The following profile has been republished with permission from The National Registry of Exonerations.
Eric Caine, 24, and Aaron Patterson, 25, were tried together in 1989 and convicted by separate juries of stabbing an elderly couple to death on the South Side of Chicago.
The mutilated bodies of the victims—Vincent Sanchez, 73, and his wife, Rafaela, 62—were found in their home on April 19, 1986. Caine and Patterson were arrested 11 days later after a 15-year-old girl claimed that Patterson had admitted the murders and a neighbor claimed to have seen Caine across the street from the Sanchez home around the time of the crime.
Tortured by police
Detectives who were proven to have routinely tortured African American criminal suspects promptly obtained confessions from both men. Before their joint trial, Caine and Patterson moved to dismiss their confessions on the ground that they had been tortured. Caine testified that a detective told him that Patterson, the son of a Chicago police officer, already had confessed that he and Caine had gone to the Sanchez home intent on finding weapons. When the couple would not give up the weapons, Patterson began stabbing them and Caine ran.
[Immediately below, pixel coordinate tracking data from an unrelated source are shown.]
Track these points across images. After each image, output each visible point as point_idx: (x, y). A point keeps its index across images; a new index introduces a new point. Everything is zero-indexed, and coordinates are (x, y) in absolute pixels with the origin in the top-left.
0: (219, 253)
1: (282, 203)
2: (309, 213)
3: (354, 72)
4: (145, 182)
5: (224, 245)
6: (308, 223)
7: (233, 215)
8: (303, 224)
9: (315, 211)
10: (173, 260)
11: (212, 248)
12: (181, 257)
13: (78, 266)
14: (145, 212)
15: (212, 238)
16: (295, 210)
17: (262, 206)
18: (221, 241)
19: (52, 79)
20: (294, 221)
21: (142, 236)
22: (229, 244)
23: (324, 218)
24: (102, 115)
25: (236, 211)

When he refused to go along with Patterson’s story, Caine testified, he was beaten and then taken to see Patterson, who had been so badly beaten that he could barely speak. Caine signed a confession.
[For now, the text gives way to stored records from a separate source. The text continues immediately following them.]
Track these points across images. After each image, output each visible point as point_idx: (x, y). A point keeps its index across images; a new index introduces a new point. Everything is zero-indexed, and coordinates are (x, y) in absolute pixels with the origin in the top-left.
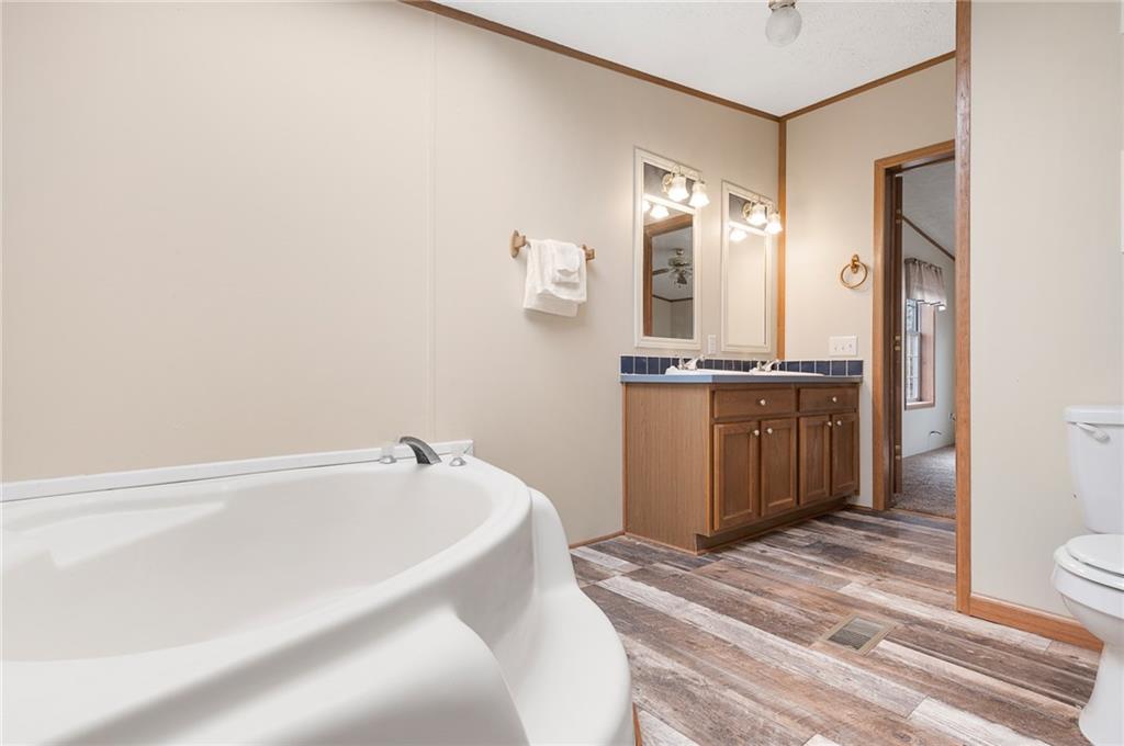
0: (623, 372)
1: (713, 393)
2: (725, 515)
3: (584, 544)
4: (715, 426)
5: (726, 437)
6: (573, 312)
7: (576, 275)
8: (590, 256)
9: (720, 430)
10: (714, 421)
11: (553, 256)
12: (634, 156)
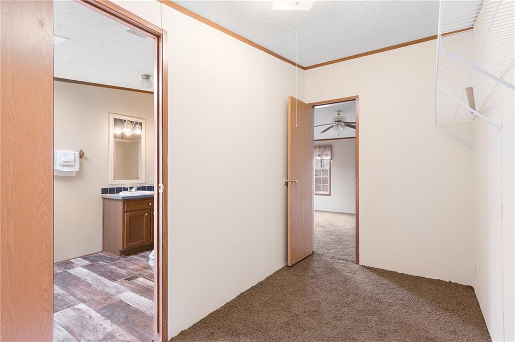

Patterson was given a written statement to read and left alone, chained to a hoop on the wall of an interrogation room. With a paperclip, he scratched a message onto a metal bench: “Police threaten me with violence. Slapped and suffocated me with plastic. No lawyer or dad. Sign false statement to murders.”
Sentenced to life
Judge John E. Morrissey denied the motion to suppress the confessions and the defendants’ separate juries found both men guilty. Patterson was sentenced to death and Caine to life in prison.
Caine and Patterson lost various appeals until 2000, when the Illinois Supreme Court belatedly recognized in Patterson’s case that “substantial new evidence supports defendant’s claim that his confession was the result of police brutality,” and ordered the evidentiary hearing on Patterson’s torture allegations. At that point, the young woman who, at age 15, had implicated Patterson in the murders, admitted that she had lied to protect her cousin, who had been an alternative suspect in the case.
Caine and Patterson seek governor’s pardon
Patterson’s attorney, G. Flint Taylor, Jr., filed a petition seeking a gubernatorial pardon based on innocence, which Governor George H. Ryan granted on January 10, 2003, freeing Patterson. In 2007, a federal civil rights suit brought against the police by Patterson was settled for $5 million.
Also in 2007, Patterson was sentenced to 30 years in prison after being convicted in federal court of gun and drug charges.
Caine, however, was not pardoned because he “only” received a life sentence.
In 2009, the Exoneration Project at the University of Chicago’s School of Law filed an Amended Petition for Post-Conviction Relief, asserting that Caine’s confession was coerced and introducing new evidence of misconduct by the officers who interrogated him. The petition also introduced new evidence identifying the true perpetrators.
On March 16, 2011, 25 years after his conviction, the state of Illinois dismissed all charges against Caine and Cook County Circuit Court Judge William Hooks ordered his release. Caine was released the following day—the same day that former Chicago Police Lieutenant Jon Burge, who had led the police unit that tortured Patterson, Caine, and many others, entered prison after being found guilty of perjury and obstruction of justice related to the torture of criminal suspects.
— Written by the Center on Wrongful Convictions
Journalist Amanda Rivkin interviewed Eric Caine in 2015:
“Before then, I thought I knew fear,” Caine said about his 1986 arrest and torture at the hands of Chicago police. But, looking back, he points to that night and morning in custody as when he learned what real fear is. “Fear can make you do things that you wouldn’t imagine,” he said. Caine said that’s why he agreed to go along with the story police officers told him even though it meant admitting to a crime he did not do.
In prison, Caine said he spent years angry at himself for his confession. “Why would I admit to doing something that I knew I had nothing to do with,” he said, “I don’t even think to this very day that I have forgiven myself for that.” He went on to describe the hardest part about prison for him was “not being able to accept the fact that my life was meant to end this way.” Eventually, Caine said he started teaching himself criminal law, filing his own appeals, and reaching out to attorneys for help with his case.
In the years following his release from prison, Caine said his biggest challenge has been learning how to cope. “I never learned how to be grown,” he said about leaving prison in his mid 40s and figuring out how to be a responsible adult.
On top of these challenges, Caine said that since his release, he’s felt like he’s been living under a microscope and that law enforcement is constantly looking for a reason to arrest him.
“I know they would take any opportunity, any chance, anything that comes up to try to either put me back where they really believe I belong or to somehow redeem themselves,” he said, “but the fact of the matter is, I was never that kind of guy in the first place.”